Bisher war mir Erich Kästner nur als Autor von Emil und die Detektive, Das fliegende Klassenzimmer und anderen Kinderbüchern ein Begriff. Ich hatte aber schon vor vielen Jahren die Gedichtssammlung Kennst Du das Land, wo die Kananonen blühen geschenkt bekommen und jetzt endlich mal einen Blick hinein geworfen … und ich war sehr erstaunt, welche gesellschaftskritischen Texte er geschrieben hat. Viele davon sind eine deutliche Kritik an Politik, Gesellschaft und Kirche und bei so manchem Gedicht kann man darunter schreiben »so ist es heute noch«. Jedoch klingt für mich auch in so manchen Gedichten eine Verbitterung heraus, die sicher von den Erlebnissen des 1. Weltkriegs und der Ächtung Kästners Werke als entartete Kunst durch die Nazis herrührt.
Da die Nachlassverwalter von Kästner keine Zitierung im Internet wünschen, verweise ich hier nur auf einige Texte, die mir gut gefallen:
- Kennst Du das Land, wo die Kanonen blühen? Wikipedia-Eintrag dazu
- Fantasie von übermorgen
- Weihnachtslied, chemisch gereinigt; Wikipedia-Eintrag dazu
- Brief an den Weihnachtsmann; gekürzte Fassung
- Große Zeiten
In dem Buch ist auch das Gedicht Ragout fin de siècle über die Homosexellen- und Transgenderbewegung der damaligen Zeit, das ich persönlich als Schwuler in der heutigen, liberaleren Zeit unangebracht finde, aber es spiegelt genau den Charakter der 1930er Jahre wider.
Heine: Zur Beruhigung
Das Gedicht Große Zeiten hat mich auch sehr stark an das Gedicht Zur Beruhigung von Heinrich Heine erinnert, das ich zu Schulzeiten gelernt habe:
Zur Beruhigung
Wir schlafen ganz, wie Brutus schlief – Doch jener erwachte und bohrte tief In Cäsars Brust das kalte Messer! Die Römer waren Tyrannenfresser.

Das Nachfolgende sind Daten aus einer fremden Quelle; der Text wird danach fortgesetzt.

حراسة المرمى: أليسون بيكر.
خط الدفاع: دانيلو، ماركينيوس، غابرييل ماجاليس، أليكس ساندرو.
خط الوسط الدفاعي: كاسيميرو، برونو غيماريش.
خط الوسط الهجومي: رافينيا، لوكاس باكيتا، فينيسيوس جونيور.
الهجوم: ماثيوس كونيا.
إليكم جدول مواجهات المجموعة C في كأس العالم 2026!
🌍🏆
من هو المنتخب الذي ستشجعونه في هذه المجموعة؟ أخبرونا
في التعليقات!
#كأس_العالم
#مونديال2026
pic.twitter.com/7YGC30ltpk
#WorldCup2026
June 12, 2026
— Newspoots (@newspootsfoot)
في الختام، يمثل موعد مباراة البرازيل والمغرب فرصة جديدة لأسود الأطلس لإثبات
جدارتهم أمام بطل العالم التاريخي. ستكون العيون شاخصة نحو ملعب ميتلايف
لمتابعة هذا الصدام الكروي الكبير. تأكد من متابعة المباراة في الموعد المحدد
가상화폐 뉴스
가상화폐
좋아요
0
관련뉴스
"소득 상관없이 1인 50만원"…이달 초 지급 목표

Wir sind keine Römer, wir rauchen Tabak. Ein jedes Volk hat seinen Geschmack, Ein jedes Volk hat seine Größe; In Schwaben kocht man die besten Klöße.
Wir sind Germanen, gemütlich und brav, Wir schlafen gesunden Pflanzenschlaf, Und wenn wir erwachen, pflegt uns zu dürsten Doch nicht nach dem Blute unserer Fürsten.
Wir sind so treu wie Eichenholz, Auch Lindenholz, drauf sind wir stolz; Im Land der Eichen und der Linden Wird niemals sich ein Brutus finden.
Und wenn auch ein Brutus unter uns wär', Den Cäsar fänd er nimmermehr, Vergeblich würd er den Cäsar suchen; Wir haben gute Pfefferkuchen.
Wir haben sechsunddreißig Herrn (Ist nicht zuviel!), und einen Stern Trägt jeder schützend auf seinem Herzen, Und er braucht nicht zu fürchten die Iden des Märzen.
Wir nennen sie Väter, und Vaterland Benennen wir dasjenige Land, Das erbeigentümlich gehört den Fürsten; Wir lieben auch Sauerkraut mit Würsten.
Wenn unser Vater spazierengeht, Ziehn wir den Hut mit Pietät; Deutschland, die fromme Kinderstube, Ist keine römische Mördergrube.